徳川幕府期の大坂の草紙作家井原西鶴とその一人娘・おあいの物語。西鶴が世情や幕府の統制に抗いながら市井の町衆の文学を作り上げてゆく姿を、おあいの視点から描いている。

作中には、西鶴と同時代を生きた近松門左衛門松尾芭蕉菱川師宣ら文化人が登場する。

あらすじ[編集]

元禄文化が花開いた上方・大阪。刀剣商いの商家の一人娘・おあいは盲目であったが、亡き母・みずゑに家事一色を叩きこまれ、母の亡きあとは家事の一切を手伝いのお玉とともにこなしていた。父は家業を古株に譲って隠居の身となり、俳諧にのめりこむ毎日。母の法要でも自身の心情を脚色して連句を突如はじめる始末で、弟の一太郎と次郎太も母の死の直後に養子に出された。父は俳諧師仲間を家に招いてはおあいを皆に自慢しており、おあいはそんな自分勝手で大言壮語、ええかっこしいな父が嫌いであった。

元データ –
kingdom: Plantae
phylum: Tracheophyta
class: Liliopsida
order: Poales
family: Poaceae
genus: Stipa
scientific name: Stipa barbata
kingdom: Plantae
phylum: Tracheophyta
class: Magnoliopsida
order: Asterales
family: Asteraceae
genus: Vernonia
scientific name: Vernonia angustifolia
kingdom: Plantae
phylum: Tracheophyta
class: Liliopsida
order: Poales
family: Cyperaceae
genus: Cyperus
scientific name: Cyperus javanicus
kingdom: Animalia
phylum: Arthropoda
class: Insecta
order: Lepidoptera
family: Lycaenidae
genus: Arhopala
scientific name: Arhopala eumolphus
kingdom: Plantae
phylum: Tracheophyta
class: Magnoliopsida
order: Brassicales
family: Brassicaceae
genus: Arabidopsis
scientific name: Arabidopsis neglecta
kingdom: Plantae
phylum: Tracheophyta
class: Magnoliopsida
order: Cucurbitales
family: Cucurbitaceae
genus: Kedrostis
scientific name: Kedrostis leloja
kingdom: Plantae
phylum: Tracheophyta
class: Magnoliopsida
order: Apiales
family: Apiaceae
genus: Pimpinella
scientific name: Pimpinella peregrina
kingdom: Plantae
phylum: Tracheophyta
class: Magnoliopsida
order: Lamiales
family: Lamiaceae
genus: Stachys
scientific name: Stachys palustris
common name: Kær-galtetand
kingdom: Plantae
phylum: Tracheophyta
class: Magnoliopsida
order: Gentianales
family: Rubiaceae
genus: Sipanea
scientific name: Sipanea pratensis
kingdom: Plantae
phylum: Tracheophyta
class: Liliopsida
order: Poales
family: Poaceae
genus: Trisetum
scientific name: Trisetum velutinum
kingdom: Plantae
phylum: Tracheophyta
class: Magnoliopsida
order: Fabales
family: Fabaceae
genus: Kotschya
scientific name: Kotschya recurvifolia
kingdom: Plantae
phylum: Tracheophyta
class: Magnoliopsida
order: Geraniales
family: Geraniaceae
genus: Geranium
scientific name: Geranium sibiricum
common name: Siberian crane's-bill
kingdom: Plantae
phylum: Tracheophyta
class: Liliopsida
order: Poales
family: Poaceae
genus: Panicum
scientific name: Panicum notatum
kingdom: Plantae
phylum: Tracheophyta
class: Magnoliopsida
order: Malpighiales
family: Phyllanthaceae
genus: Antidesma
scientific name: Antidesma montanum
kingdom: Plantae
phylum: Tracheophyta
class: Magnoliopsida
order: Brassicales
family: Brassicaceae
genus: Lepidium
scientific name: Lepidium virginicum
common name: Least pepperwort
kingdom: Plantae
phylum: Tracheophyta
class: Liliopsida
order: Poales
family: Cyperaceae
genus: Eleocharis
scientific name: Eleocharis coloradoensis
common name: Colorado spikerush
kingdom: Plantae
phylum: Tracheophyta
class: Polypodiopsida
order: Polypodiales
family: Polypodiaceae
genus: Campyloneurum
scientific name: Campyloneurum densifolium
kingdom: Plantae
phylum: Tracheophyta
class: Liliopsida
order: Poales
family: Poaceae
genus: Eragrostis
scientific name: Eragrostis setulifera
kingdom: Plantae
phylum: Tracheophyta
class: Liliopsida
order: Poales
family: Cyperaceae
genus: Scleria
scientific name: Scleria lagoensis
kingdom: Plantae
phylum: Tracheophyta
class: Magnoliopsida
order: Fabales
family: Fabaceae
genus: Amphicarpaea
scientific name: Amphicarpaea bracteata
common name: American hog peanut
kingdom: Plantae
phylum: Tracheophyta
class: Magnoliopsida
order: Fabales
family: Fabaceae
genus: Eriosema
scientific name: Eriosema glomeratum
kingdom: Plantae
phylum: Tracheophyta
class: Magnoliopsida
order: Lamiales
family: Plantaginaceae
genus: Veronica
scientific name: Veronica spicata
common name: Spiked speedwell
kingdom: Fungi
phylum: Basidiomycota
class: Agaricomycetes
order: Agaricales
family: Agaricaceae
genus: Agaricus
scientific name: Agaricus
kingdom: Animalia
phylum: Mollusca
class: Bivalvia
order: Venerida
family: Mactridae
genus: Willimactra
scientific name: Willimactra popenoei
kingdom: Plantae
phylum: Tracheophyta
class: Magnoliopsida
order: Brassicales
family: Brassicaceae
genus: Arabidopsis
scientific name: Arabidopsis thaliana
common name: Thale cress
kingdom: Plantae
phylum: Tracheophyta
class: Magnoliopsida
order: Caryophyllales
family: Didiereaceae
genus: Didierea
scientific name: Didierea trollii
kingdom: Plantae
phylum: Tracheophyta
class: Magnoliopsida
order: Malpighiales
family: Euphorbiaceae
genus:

課題 – 西鶴とおあいの物語を紹介した本文から、「作中には、西鶴と同時代を生きた近松門左衛門松尾芭蕉菱川師宣ら文化人が登場する。」で始まり「っこしいな父が嫌いであった。」で終わる部分を一字も変えずに引用してください。 上記の項目は本文とは別の出典から取られています。

解答 –
作中には、西鶴と同時代を生きた近松門左衛門松尾芭蕉菱川師宣ら文化人が登場する。

あらすじ[編集]

元禄文化が花開いた上方・大阪。刀剣商いの商家の一人娘・おあいは盲目であったが、亡き母・みずゑに家事一色を叩きこまれ、母の亡きあとは家事の一切を手伝いのお玉とともにこなしていた。父は家業を古株に譲って隠居の身となり、俳諧にのめりこむ毎日。母の法要でも自身の心情を脚色して連句を突如はじめる始末で、弟の一太郎と次郎太も母の死の直後に養子に出された。父は俳諧師仲間を家に招いてはおあいを皆に自慢しており、おあいはそんな自分勝手で大言壮語、ええかっこしいな父が嫌いであった。